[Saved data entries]
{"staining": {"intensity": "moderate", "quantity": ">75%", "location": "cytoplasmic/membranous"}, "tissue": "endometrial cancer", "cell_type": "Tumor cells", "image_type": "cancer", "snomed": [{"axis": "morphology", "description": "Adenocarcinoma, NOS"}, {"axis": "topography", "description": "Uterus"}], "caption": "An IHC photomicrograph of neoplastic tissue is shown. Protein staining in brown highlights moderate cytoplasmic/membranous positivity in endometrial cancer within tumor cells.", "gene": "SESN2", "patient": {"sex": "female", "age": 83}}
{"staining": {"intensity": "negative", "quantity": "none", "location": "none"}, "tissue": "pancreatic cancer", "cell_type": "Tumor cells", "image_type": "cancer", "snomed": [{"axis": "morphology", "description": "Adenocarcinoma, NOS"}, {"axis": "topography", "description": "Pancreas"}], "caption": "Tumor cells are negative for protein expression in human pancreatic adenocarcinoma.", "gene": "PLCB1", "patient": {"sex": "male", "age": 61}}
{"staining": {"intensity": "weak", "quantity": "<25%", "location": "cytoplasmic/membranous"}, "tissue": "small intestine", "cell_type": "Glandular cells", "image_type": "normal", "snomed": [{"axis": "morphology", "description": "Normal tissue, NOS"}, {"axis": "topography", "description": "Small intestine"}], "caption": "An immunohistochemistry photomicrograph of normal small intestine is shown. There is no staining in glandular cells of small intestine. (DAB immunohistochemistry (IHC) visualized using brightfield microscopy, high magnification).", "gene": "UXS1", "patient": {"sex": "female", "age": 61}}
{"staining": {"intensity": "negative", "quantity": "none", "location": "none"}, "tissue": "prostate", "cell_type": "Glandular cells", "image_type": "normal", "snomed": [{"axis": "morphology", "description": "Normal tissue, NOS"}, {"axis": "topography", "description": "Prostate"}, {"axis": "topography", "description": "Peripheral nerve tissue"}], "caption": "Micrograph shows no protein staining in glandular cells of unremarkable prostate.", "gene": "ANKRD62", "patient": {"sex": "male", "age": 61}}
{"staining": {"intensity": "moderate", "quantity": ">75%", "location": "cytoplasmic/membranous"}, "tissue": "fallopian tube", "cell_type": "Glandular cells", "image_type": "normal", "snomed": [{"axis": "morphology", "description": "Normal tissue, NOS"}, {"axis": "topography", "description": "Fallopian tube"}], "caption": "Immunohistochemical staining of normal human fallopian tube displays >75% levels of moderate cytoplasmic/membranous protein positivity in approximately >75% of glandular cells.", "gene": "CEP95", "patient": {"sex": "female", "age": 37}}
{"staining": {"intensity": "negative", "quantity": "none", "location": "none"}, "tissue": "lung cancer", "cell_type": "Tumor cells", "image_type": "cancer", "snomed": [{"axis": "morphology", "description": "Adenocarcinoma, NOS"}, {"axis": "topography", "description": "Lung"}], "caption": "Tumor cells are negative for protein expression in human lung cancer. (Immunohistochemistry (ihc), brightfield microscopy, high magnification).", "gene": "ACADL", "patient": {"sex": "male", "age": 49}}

> _PROBLEM DETAILS_
Every entry must be duplicated exactly as it stands.

> _EXERCISE OUTPUT_
{"staining": {"intensity": "moderate", "quantity": ">75%", "location": "cytoplasmic/membranous"}, "tissue": "endometrial cancer", "cell_type": "Tumor cells", "image_type": "cancer", "snomed": [{"axis": "morphology", "description": "Adenocarcinoma, NOS"}, {"axis": "topography", "description": "Uterus"}], "caption": "An IHC photomicrograph of neoplastic tissue is shown. Protein staining in brown highlights moderate cytoplasmic/membranous positivity in endometrial cancer within tumor cells.", "gene": "SESN2", "patient": {"sex": "female", "age": 83}}
{"staining": {"intensity": "negative", "quantity": "none", "location": "none"}, "tissue": "pancreatic cancer", "cell_type": "Tumor cells", "image_type": "cancer", "snomed": [{"axis": "morphology", "description": "Adenocarcinoma, NOS"}, {"axis": "topography", "description": "Pancreas"}], "caption": "Tumor cells are negative for protein expression in human pancreatic adenocarcinoma.", "gene": "PLCB1", "patient": {"sex": "male", "age": 61}}
{"staining": {"intensity": "weak", "quantity": "<25%", "location": "cytoplasmic/membranous"}, "tissue": "small intestine", "cell_type": "Glandular cells", "image_type": "normal", "snomed": [{"axis": "morphology", "description": "Normal tissue, NOS"}, {"axis": "topography", "description": "Small intestine"}], "caption": "An immunohistochemistry photomicrograph of normal small intestine is shown. There is no staining in glandular cells of small intestine. (DAB immunohistochemistry (IHC) visualized using brightfield microscopy, high magnification).", "gene": "UXS1", "patient": {"sex": "female", "age": 61}}
{"staining": {"intensity": "negative", "quantity": "none", "location": "none"}, "tissue": "prostate", "cell_type": "Glandular cells", "image_type": "normal", "snomed": [{"axis": "morphology", "description": "Normal tissue, NOS"}, {"axis": "topography", "description": "Prostate"}, {"axis": "topography", "description": "Peripheral nerve tissue"}], "caption": "Micrograph shows no protein staining in glandular cells of unremarkable prostate.", "gene": "ANKRD62", "patient": {"sex": "male", "age": 61}}
{"staining": {"intensity": "moderate", "quantity": ">75%", "location": "cytoplasmic/membranous"}, "tissue": "fallopian tube", "cell_type": "Glandular cells", "image_type": "normal", "snomed": [{"axis": "morphology", "description": "Normal tissue, NOS"}, {"axis": "topography", "description": "Fallopian tube"}], "caption": "Immunohistochemical staining of normal human fallopian tube displays >75% levels of moderate cytoplasmic/membranous protein positivity in approximately >75% of glandular cells.", "gene": "CEP95", "patient": {"sex": "female", "age": 37}}
{"staining": {"intensity": "negative", "quantity": "none", "location": "none"}, "tissue": "lung cancer", "cell_type": "Tumor cells", "image_type": "cancer", "snomed": [{"axis": "morphology", "description": "Adenocarcinoma, NOS"}, {"axis": "topography", "description": "Lung"}], "caption": "Tumor cells are negative for protein expression in human lung cancer. (Immunohistochemistry (ihc), brightfield microscopy, high magnification).", "gene": "ACADL", "patient": {"sex": "male", "age": 49}}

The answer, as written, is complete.